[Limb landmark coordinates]
%%

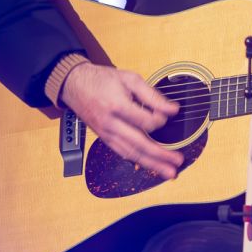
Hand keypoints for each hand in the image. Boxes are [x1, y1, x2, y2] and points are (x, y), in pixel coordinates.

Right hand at [62, 62, 181, 178]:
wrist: (74, 85)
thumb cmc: (102, 80)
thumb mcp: (130, 79)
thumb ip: (152, 95)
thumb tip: (172, 110)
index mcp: (117, 106)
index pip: (146, 122)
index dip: (160, 120)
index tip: (169, 114)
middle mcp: (110, 124)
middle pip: (139, 144)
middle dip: (160, 155)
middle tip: (177, 162)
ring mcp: (106, 134)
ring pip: (131, 153)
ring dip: (151, 164)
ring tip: (168, 172)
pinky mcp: (104, 139)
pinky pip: (122, 153)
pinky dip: (137, 161)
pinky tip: (150, 166)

%%

- _WHAT YOU ARE ASKED TO DO_: Write out, word for word, the line containing "index dip: (160, 120)" and all the lines after it in the entries above, and nothing more.

- _RESPONSE AREA_:
index dip: (160, 120)
index tip: (169, 114)
middle mcp: (110, 124)
middle pip: (139, 144)
middle dip: (160, 155)
middle tip: (177, 162)
ring mcp: (106, 134)
ring pip: (131, 153)
ring dip: (151, 164)
ring tip: (168, 172)
pinky mcp: (104, 139)
pinky pip: (122, 153)
pinky dip: (137, 161)
pinky tip: (150, 166)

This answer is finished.